• Data in this exercise
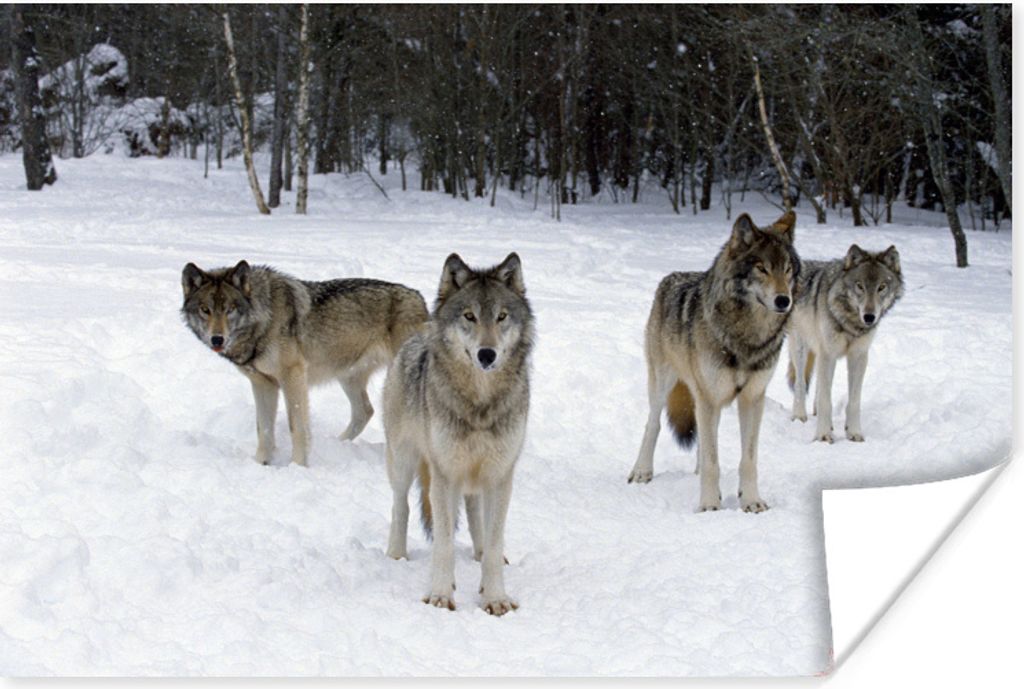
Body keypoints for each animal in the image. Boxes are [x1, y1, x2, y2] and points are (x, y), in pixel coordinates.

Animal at [180, 260, 428, 467]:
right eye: (205, 310)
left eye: (230, 309)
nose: (217, 339)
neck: (264, 319)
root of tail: (420, 298)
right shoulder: (263, 383)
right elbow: (264, 428)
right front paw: (261, 463)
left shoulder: (293, 376)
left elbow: (297, 427)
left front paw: (298, 466)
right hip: (347, 377)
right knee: (365, 411)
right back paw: (338, 444)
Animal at [383, 252, 533, 616]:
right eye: (469, 316)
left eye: (501, 317)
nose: (487, 354)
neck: (480, 402)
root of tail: (416, 336)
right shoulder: (444, 474)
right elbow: (444, 543)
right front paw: (440, 595)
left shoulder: (500, 474)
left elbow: (493, 541)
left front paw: (494, 597)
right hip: (404, 461)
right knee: (400, 506)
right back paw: (396, 555)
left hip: (475, 475)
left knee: (476, 513)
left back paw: (478, 554)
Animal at [627, 211, 800, 513]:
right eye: (762, 269)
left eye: (788, 269)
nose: (783, 300)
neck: (747, 337)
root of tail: (671, 277)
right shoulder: (709, 396)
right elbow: (712, 462)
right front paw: (708, 505)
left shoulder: (752, 398)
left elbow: (747, 459)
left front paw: (751, 501)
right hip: (664, 384)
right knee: (653, 424)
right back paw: (642, 471)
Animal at [786, 244, 904, 443]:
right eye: (860, 286)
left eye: (881, 287)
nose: (869, 317)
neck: (851, 323)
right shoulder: (828, 354)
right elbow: (826, 400)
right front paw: (823, 435)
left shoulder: (858, 356)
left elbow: (854, 400)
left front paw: (854, 432)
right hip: (801, 348)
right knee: (801, 384)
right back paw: (799, 416)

• What you should do
The answer consists of the records repeated exactly, without any images.

• The completed task
Body keypoints for each animal in the image. Boxes are [x1, y1, x2, y2] and points are (x, y), in pixel coordinates.

Animal at [180, 260, 428, 467]:
right eye: (205, 310)
left eye: (230, 309)
nose: (217, 339)
neck: (264, 319)
root of tail: (420, 298)
right shoulder: (263, 383)
right elbow: (264, 428)
right front paw: (261, 463)
left shoulder: (293, 376)
left elbow: (297, 427)
left front paw: (298, 466)
right hip: (347, 377)
right knee: (365, 411)
right back paw: (338, 444)
Animal at [383, 252, 533, 616]:
right eye: (469, 316)
left eye: (501, 317)
nose: (487, 354)
neck: (480, 402)
root of tail: (416, 336)
right shoulder: (444, 474)
right elbow: (444, 543)
right front paw: (440, 595)
left shoulder: (500, 474)
left elbow: (493, 541)
left front paw: (494, 597)
right hip: (404, 461)
right knee: (400, 506)
right back paw: (396, 555)
left hip: (475, 475)
left knee: (476, 513)
left back paw: (478, 554)
Animal at [627, 211, 800, 513]:
right eye: (762, 269)
left eye: (788, 269)
nose: (783, 300)
neck: (747, 337)
root of tail: (671, 277)
right shoulder: (709, 396)
right elbow: (712, 462)
right front paw: (708, 505)
left shoulder: (752, 398)
left elbow: (747, 459)
left front paw: (751, 501)
right hip: (664, 384)
right knee: (653, 424)
right back paw: (642, 471)
Animal at [786, 244, 904, 443]:
right eye: (860, 286)
left eye: (881, 287)
nose: (869, 317)
neck: (851, 323)
right shoulder: (828, 354)
right elbow: (826, 400)
right front paw: (823, 435)
left shoulder: (858, 356)
left elbow: (854, 400)
left front paw: (854, 432)
right hip: (801, 348)
right knee: (801, 384)
right back paw: (799, 416)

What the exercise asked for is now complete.